Ah yes, it’s a tough life. I mean, we’re working, right? We’re the innkeepers. With that in mind, here’s a list of our duties:
-Sweep the decks. This is necessary because of the constant wind which blows tons of sand every which way causing it to appear everywhere. In your eyes, in your hair, clothes, face, ears, feet, food, camera, and on and on. Therefore, our employers, Shari and Juan, have told us that part of their routine is to sweep the decks of this place and so, in their absence, that is what we do.
-Feed the dogs and the cat. These animals (think INCREDIBLY dusty but very, very lovable) have adopted us, it seems. They follow us around, sit beside us when we’re relaxing and now, sleep just outside the trailer door and bark whenever anyone approaches the property. They are mellow, sensitive and very sweet. Want come to Canada, you guys? Live in an Airstream, maybe? Whaddaya think, Jim?
-Water the plants. This particularly refers to the crop of cherry tomatoes and fresh basil that exist on and around the decks because they are feeding us as long as we water them.
So that’s our duties when there are no guests. If someone comes to stay here at the inn, oh boy, do we get busy. Then we have to:
-Greet the guests and show them their rooms.

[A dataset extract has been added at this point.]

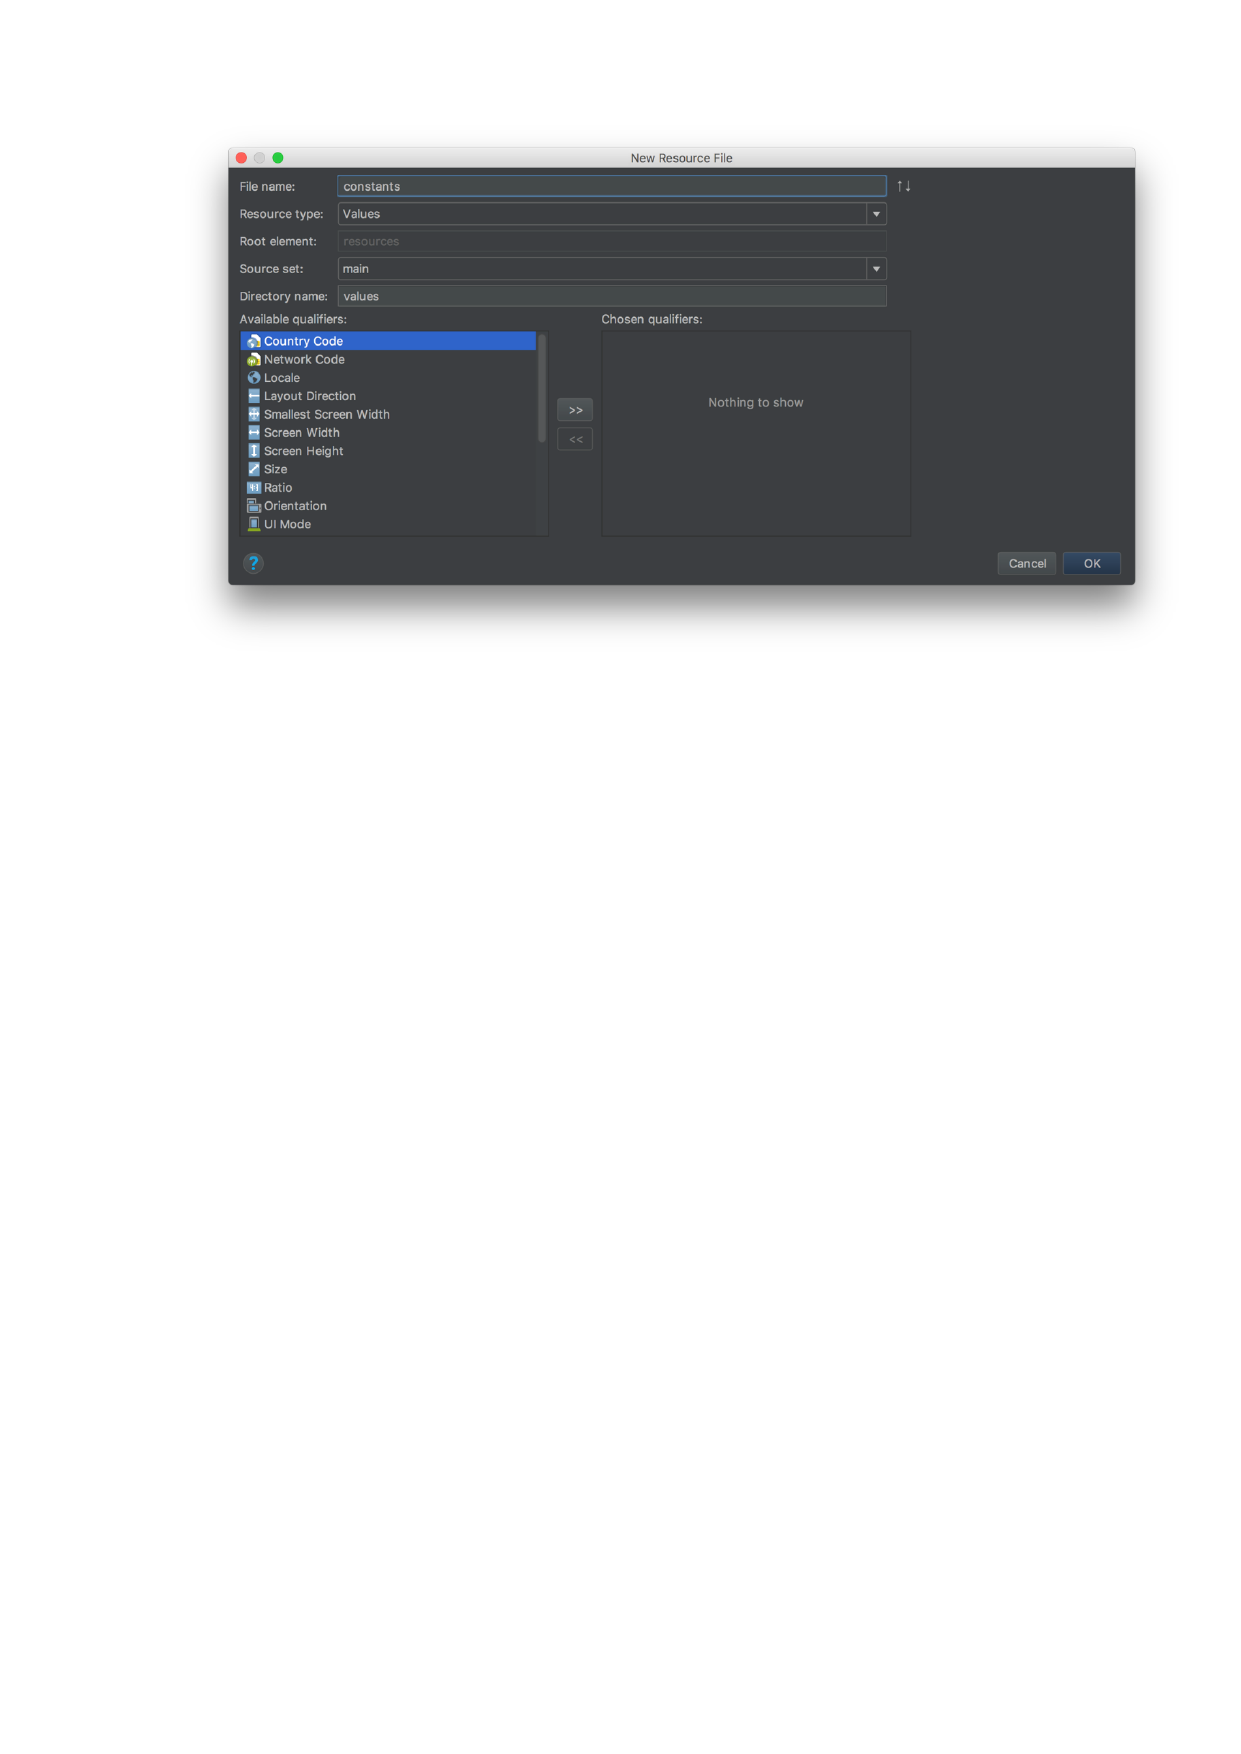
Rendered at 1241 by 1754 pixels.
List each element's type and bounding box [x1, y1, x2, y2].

We’ve gotten the rooms ready and by that I mean: called the cleaner, checked up on the cleaner and said goodbye to the cleaner when he has finished his work.
-Take the money and show the guests the office which has lots of handmade items for sale.
-Make sure that the guests have fresh water and that they know where the restaurants are in town.
-Say goodbye to said guests when they leave and be charming, thus ensuring that they want to come back.
-Strip the beds, do the laundry and call the cleaner.
Man, are we busy! This working for a living is tough. It’s a good thing we’re tough too.
And then, when siesta is over (see above), there are the adventures that compose the rest of our days. Zumba, beach walking and exploring (today was craaaazy boogie boarding on surf so strong it threw me right off the board and into the sand), dinner out on the town (hmm, maybe “out on the town” is a little misleading) with guests and/or our new gringo friends, and shopping after dinner every night to see if fresh veggies have arrived in the stores. Today we saw the vegetable man who, instead of taking the food into the grocery store, was lounging in his truck out on the street. So we just bought our bananas right out of the back of his truck, to heck with the store. Geez, I love Mexicans.
Anyway, that’s a day in the life. I’m not sure how long we can keep this kind of walking the edge up but we’ll make the sacrifice and continue to do it in order to help out around here. Oh, by the way, did we read that there was a blizzard warning in Winnipeg? Ha. Maybe this life isn’t so tough after all. I guess we can do it for awhile longer. LOL.